Bryan Hummel

                                                                                                            Vert. Physiology.

                                                                                                            December 11, 1999

Final Exam Questions


            The process that the body undergoes when eating a Hamburger, fries and a drink is quite complex.  First upon walking into Joe’s famous “Eat Here And Get Gas” corner store, restaurant and gas station, the wonderful smell of burning grease, and the sight of the dripping fries starts your body’s Cephalic gastric secretions.  Your salivary glands are parasympathetically stimulated by Acetylcholine to start producing the exocrine secretion saliva, which is composed of water, amylase, and mucin.  

Seven and a half minutes later when your food gets to the booth, You begin the artery clogging consumption at the headgut.  This structure is the anterior opening of the alimentary canal more commonly referred to as the mouth.  Here, the food (if you can call it that) is chewed by teeth (mastication) and moved around by the tongue.  The chemicals in the food, the act of chewing and the tastes all further stimulate the production of saliva, which is used to lubricate the bolus of chewed food, which aids in swallowing.  Along with mucin, the saliva contains digestive enzymes such as amylase, which start the chemical digestion. 

The bolus then travels to the foregut where it passes through the esophagus leading from the mouth to the stomach.  Myogenic smooth muscle movement called peristaltic movement aids the movement of the “food”.  The bolus then leaves the esophagus through the Esophageal (cardiac) sphincter and enters the stomach where chemical, mechanical and enzymatic digestion takes place.  Humans have a monogastric stomach consisting of a single muscular compartment.  The internal layer of the stomach is lined with thousands of gastric pits, which are filled with gastric juices from the gastric glands.  In the gastric glands, the chief cells (zygomatic) secrete pepsinogen, the parietal cells secrete HCl (hydrochloric acid), and the goblet cells secrete mucus.  The release of these digestive juices is mediated by both endocrine (gastrin, CholeCystoKinin, and secretin) and exocrine pathways (water, HCl, pepsinogen).  Once the food is broken down to the consistency of soggy oatmeal, it passes through the Pyloric Sphincter and enters the Duodenum. 
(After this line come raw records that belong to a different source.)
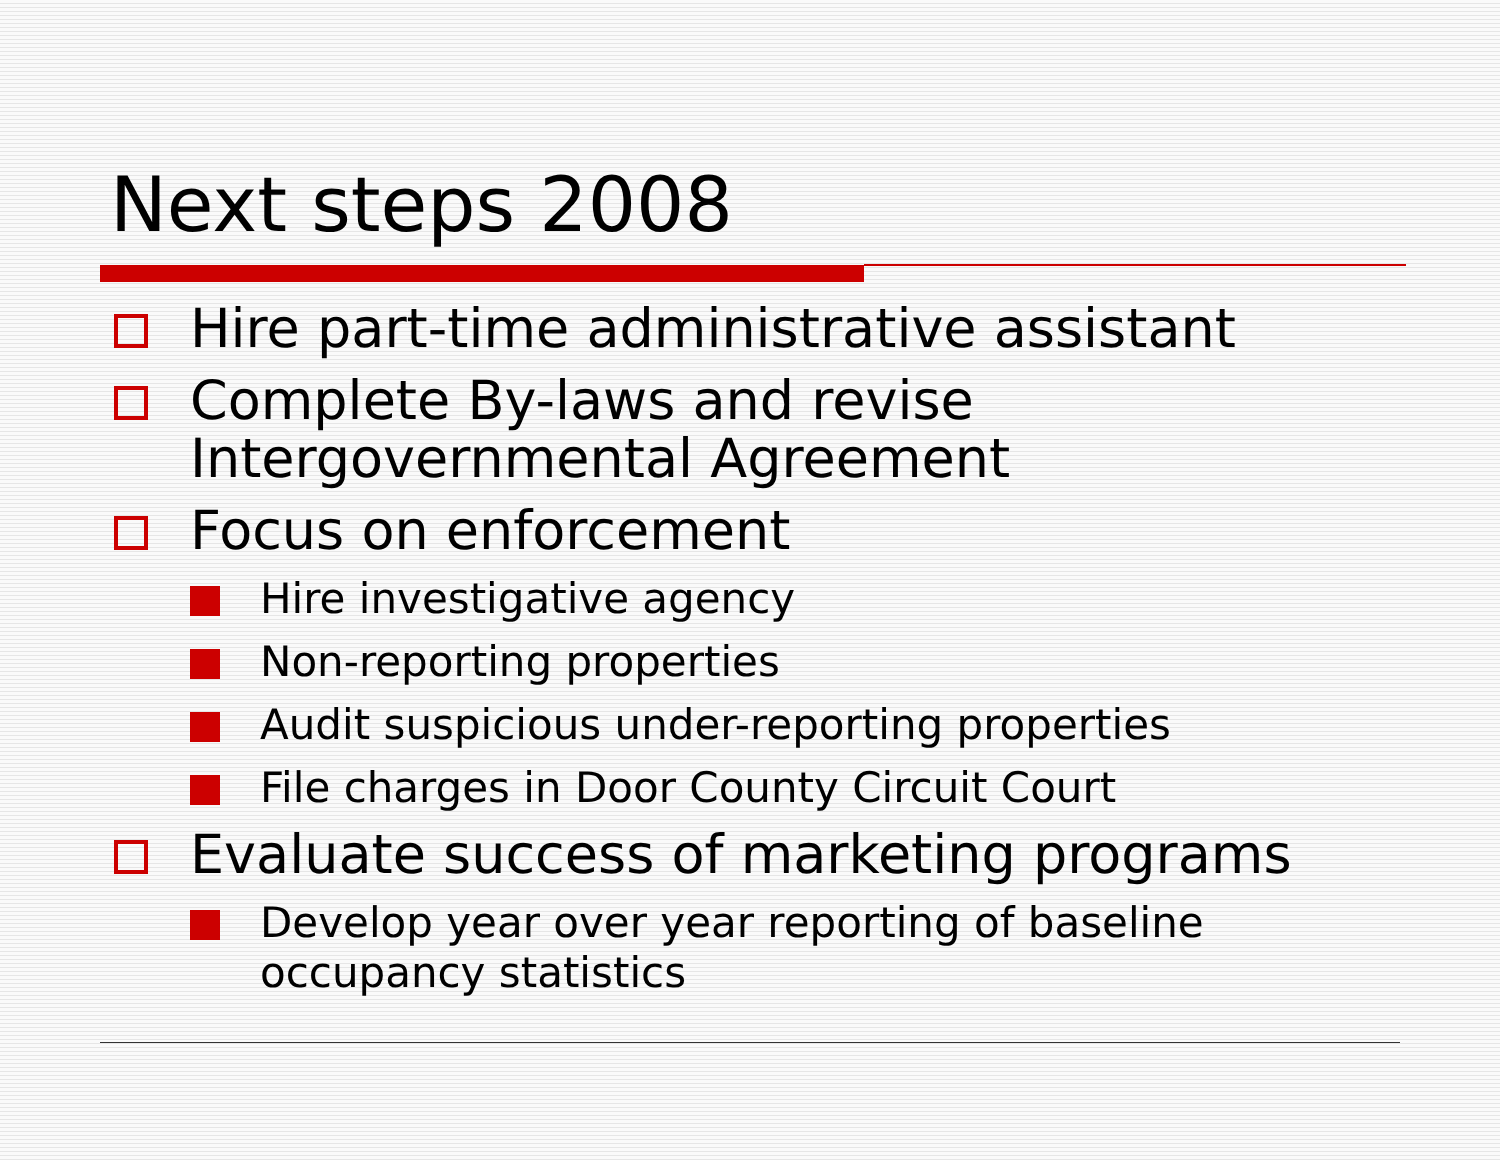Next steps 2008
Hire part-time administrative assistant
Complete By-laws and revise Intergovernmental Agreement
Focus on enforcement
Hire investigative agency
Non-reporting properties
Audit suspicious under-reporting properties
File charges in Door County Circuit Court
Evaluate success of marketing programs
Develop year over year reporting of baseline occupancy statistics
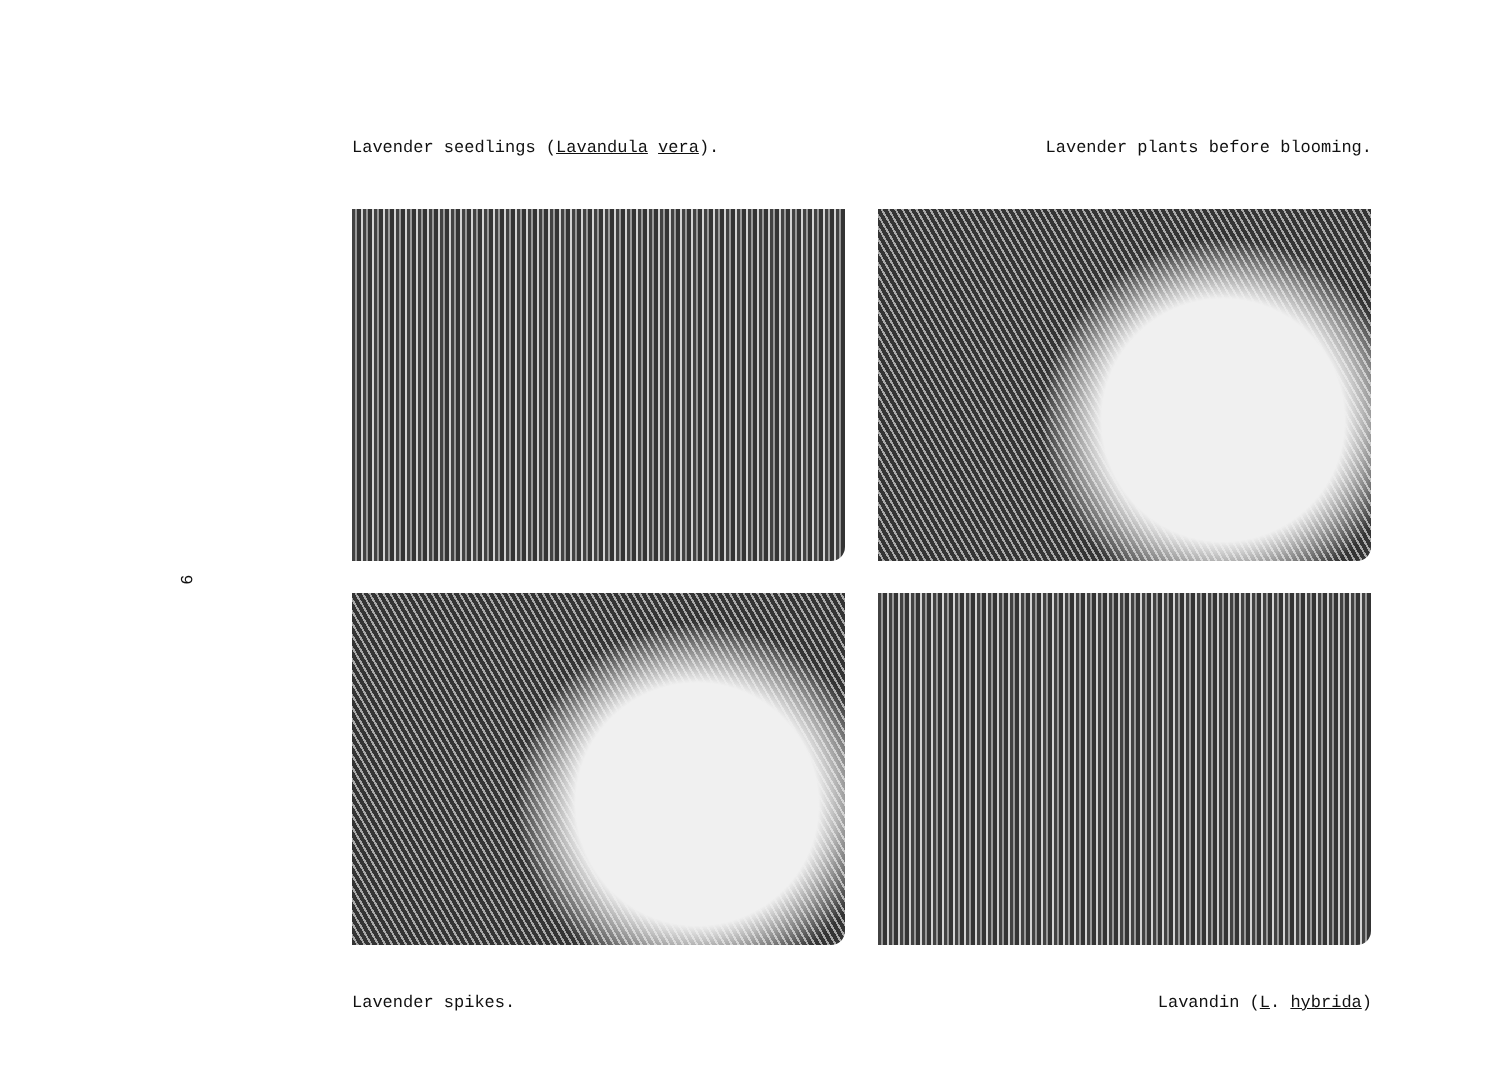Lavender seedlings (Lavandula vera). Lavender plants before blooming.
Lavender spikes. Lavandin (L. hybrida)
9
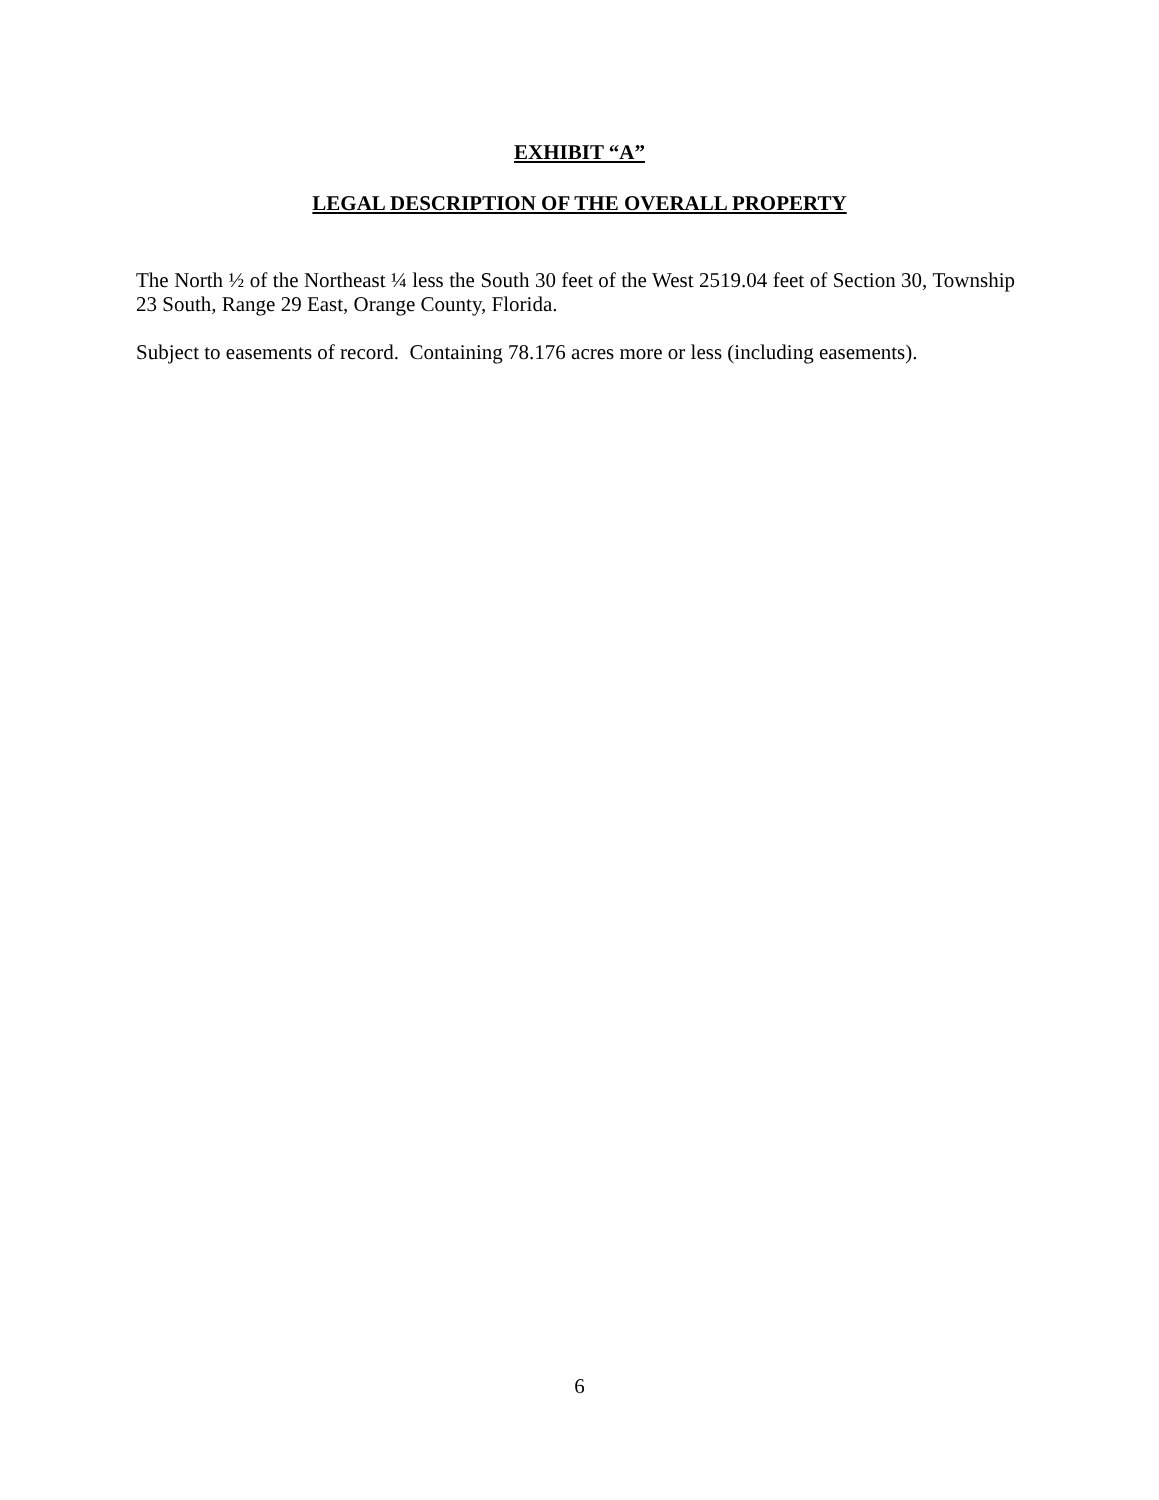EXHIBIT “A”
LEGAL DESCRIPTION OF THE OVERALL PROPERTY
The North ½ of the Northeast ¼ less the South 30 feet of the West 2519.04 feet of Section 30, Township 23 South, Range 29 East, Orange County, Florida.
Subject to easements of record. Containing 78.176 acres more or less (including easements).
6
This is the beginning of the Midgut, and the duodenum is where much of the mucus and fluids are secreted.  This occurs a few hours after eating.  The midgut is the major site for the chemical digestion and absorption of carbohydrates, proteins and fatty acids.  The acidic contents from the stomach have to be buffered when they reach the small intestine in order not to digest the alimentary canal walls.  This is accomplished by secretions from the pancreas.  The pancreas secretes bicarbonate and water to lessen the acidity, but it also secretes enzymes (chymotrypsin, trypson, pancreatic amylase, lipases, proteases, carboxypeptidases and nucleases) to further break down the food.  These are regulated by both the endocrine and exocrine systems and released in the duodenum through the pancreatic duct.  The pancreas itself acts as an important exocrine organ.  The liver also has a secretion which ends up in the duodenum.  The liver produces bile salts, which are carried to the gallbladder for storage as bile fluid.  The bile helps to buffer the acidic contents of the stomach as well as to emulsify fats and make their digestion easier.  The production and release of bile is regulated by CCK from the parasympathetic nervous system and the endocrine system.  CCK is secreted in response to the presence of fatty acids in the duodenum. 

Further down the small intestine you have the jejunum, which also secretes fluid, further digests food and starts the absorption of nutrients.  The most posterior part of the small intestine is the ileum, which is the primary site for nutrient absorption.  The food (intestinal chyme) is passed through the small intestine by peristalsis.  It can also be moved back and forth by segmentation.  The small intestine has thousands of villi and millions of microvilli, which increase the surface area and aid in the absorption of the food.  There is a glycocalyx that traps water and mucus in order to slow the chyme and allow for more absorption. 

Once the bulk of nutrients have been absorbed in the ileum, the contents are moved into the hindgut (large intestine) via peristalsis.  The main functions of the hindgut are to reabsorb water and to store the material remaining after the bulk of nutrients were removed.  The “leftovers” are consolidated into feces and then they are expelled from the body via the anus.  This process is stimulated when the large intestine gets “full”, and it completes the Eat At Joe’s cycle.